Piety is an operating system written in Python.

Motivation and Goals
Current Status
No Dependencies
Demos
Roadmap
Tested Platforms
Footnotes

Motivation and Goals

Piety is a small but self-contained personal computer operating system for programmers. It provides a responsive and malleable platform for writing and programming. Its internals are easy to understand and modify.

Piety uses a single programming language -- Python -- for both the applications and the operating system. You can use the language interpreter to inspect and manipulate any data in the running system. Changes to application and system code are effective immediately, without having to stop and restart the system.

Piety is a reaction against the complexity and disempowerment of today's dominant computer systems. I take inspiration from the single user, single language, special hardware systems of the 1970s and 80s: Smalltalk, Lisp machines, Oberon (see doc/precursors.md). Piety is an experiment to see if I can put together something similar today, but using a familiar programming language running on ordinary hardware. Let's see how far we can get with just Python. There is already a lot of work by others that we might be able to adapt or use as models (see doc/utilities.md). For other projects in a similar spirit, again see doc/precursors.md.

Current Status

For now, Piety runs in an ordinary Python interpreter session in a single terminal on a host operating system. The Python interpreter with its runtime is the virtual machine where the Piety OS now runs, analogous to the QEMU virtual machine in many other operating system projects.

Piety provides a display editor, a customized Python interpreter that also acts as the system shell, a customized debugger, and its own web browser. The display editor can support multiple buffers and windows in the terminal, and also a region for the Python interpreter. The debugger can work in the interpreter region without disturbing window contents. Together these provide a minimal but self-contained programming environment within a single Python terminal session.

Piety development is self-hosted in this programming environment. Code is added and revised in a long-running Python session. Code is imported and reloaded into the session without restarting or losing work in progress. To make this possible we adopted a particular workflow and coding style.

Piety provides concurrency with a Python asyncio event loop. Tasks are implemented by Python coroutines or readers (event handlers) that run in an event loop.
-=-=-
■ **STATED TASK A**: In the Piety overview, what does Piety use to provide concurrency?
The rows below were gathered separately and have no connection to the Piety text above.
-=-=-
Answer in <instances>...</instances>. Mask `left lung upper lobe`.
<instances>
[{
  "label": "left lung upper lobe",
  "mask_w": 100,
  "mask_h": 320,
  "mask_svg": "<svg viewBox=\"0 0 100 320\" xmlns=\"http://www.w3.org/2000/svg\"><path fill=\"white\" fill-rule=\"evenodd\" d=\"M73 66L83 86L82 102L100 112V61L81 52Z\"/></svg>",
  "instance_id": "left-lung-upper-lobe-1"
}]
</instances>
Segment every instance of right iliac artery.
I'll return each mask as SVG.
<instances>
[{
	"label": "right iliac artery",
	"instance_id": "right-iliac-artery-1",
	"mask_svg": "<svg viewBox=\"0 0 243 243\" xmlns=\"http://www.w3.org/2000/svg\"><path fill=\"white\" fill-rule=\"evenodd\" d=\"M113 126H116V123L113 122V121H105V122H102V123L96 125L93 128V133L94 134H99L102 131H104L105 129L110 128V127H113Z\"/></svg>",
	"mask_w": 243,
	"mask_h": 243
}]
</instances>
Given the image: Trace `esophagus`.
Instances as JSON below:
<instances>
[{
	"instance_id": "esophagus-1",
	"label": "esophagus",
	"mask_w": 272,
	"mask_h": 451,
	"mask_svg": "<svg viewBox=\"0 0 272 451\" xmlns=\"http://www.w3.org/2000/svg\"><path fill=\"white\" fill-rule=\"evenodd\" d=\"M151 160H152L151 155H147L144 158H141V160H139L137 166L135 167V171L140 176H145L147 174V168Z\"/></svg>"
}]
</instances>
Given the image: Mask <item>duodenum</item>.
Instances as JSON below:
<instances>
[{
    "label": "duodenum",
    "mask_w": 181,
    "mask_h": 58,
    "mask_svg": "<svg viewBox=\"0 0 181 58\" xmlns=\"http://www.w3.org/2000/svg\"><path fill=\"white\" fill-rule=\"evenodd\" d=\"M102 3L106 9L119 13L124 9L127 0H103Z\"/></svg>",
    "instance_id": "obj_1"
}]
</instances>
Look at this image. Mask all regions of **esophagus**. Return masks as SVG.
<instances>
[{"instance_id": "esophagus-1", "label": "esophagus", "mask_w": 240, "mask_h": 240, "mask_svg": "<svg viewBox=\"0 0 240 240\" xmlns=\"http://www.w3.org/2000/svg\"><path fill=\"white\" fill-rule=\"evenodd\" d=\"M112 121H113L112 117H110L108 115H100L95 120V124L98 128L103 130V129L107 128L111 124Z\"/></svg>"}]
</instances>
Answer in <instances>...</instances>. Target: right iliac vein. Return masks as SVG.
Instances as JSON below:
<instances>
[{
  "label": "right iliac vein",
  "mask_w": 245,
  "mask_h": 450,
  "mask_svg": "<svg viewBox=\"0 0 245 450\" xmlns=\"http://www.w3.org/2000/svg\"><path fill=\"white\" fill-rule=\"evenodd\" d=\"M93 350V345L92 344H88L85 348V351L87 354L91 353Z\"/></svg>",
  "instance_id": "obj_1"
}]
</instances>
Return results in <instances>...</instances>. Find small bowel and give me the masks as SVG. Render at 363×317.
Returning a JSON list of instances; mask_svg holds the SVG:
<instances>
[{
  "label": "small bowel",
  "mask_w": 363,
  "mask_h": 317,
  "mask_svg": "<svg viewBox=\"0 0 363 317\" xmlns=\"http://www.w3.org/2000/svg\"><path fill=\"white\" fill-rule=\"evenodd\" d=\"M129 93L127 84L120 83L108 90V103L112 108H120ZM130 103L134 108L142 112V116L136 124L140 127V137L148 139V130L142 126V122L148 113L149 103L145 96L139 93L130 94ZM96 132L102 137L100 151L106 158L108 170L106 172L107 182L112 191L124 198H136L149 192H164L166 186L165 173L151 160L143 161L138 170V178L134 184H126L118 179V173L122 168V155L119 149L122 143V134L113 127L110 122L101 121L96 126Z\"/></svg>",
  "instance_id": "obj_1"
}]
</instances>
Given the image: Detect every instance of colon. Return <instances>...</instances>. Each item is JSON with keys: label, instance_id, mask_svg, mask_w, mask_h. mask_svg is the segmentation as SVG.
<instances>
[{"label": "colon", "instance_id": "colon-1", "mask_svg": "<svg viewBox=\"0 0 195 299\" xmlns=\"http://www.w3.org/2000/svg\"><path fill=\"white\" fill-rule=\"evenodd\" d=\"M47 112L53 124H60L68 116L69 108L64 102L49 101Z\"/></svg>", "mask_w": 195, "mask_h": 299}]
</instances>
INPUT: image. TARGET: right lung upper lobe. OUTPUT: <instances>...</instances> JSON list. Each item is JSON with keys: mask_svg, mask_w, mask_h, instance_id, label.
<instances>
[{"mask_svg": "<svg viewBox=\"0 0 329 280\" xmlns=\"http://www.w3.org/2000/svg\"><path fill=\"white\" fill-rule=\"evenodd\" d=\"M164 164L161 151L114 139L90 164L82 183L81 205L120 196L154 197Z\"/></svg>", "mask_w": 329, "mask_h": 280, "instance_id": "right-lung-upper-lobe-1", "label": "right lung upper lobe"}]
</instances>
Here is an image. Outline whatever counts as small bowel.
-=-=-
■ **STATED TASK B**: Update the rows, starting with the line containing "INPUT: image. TARGET: right" and going on through the last row, so that "small bowel" becomes "small intestine", with everything else unchanged. Give back only those lines.

■ **FULL SOLUTION A**: A Python asyncio event loop.

■ **FULL SOLUTION B**:
INPUT: image. TARGET: right lung upper lobe. OUTPUT: <instances>...</instances> JSON list. Each item is JSON with keys: mask_svg, mask_w, mask_h, instance_id, label.
<instances>
[{"mask_svg": "<svg viewBox=\"0 0 329 280\" xmlns=\"http://www.w3.org/2000/svg\"><path fill=\"white\" fill-rule=\"evenodd\" d=\"M164 164L161 151L114 139L90 164L82 183L81 205L120 196L154 197Z\"/></svg>", "mask_w": 329, "mask_h": 280, "instance_id": "right-lung-upper-lobe-1", "label": "right lung upper lobe"}]
</instances>
Here is an image. Outline whatever counts as small intestine.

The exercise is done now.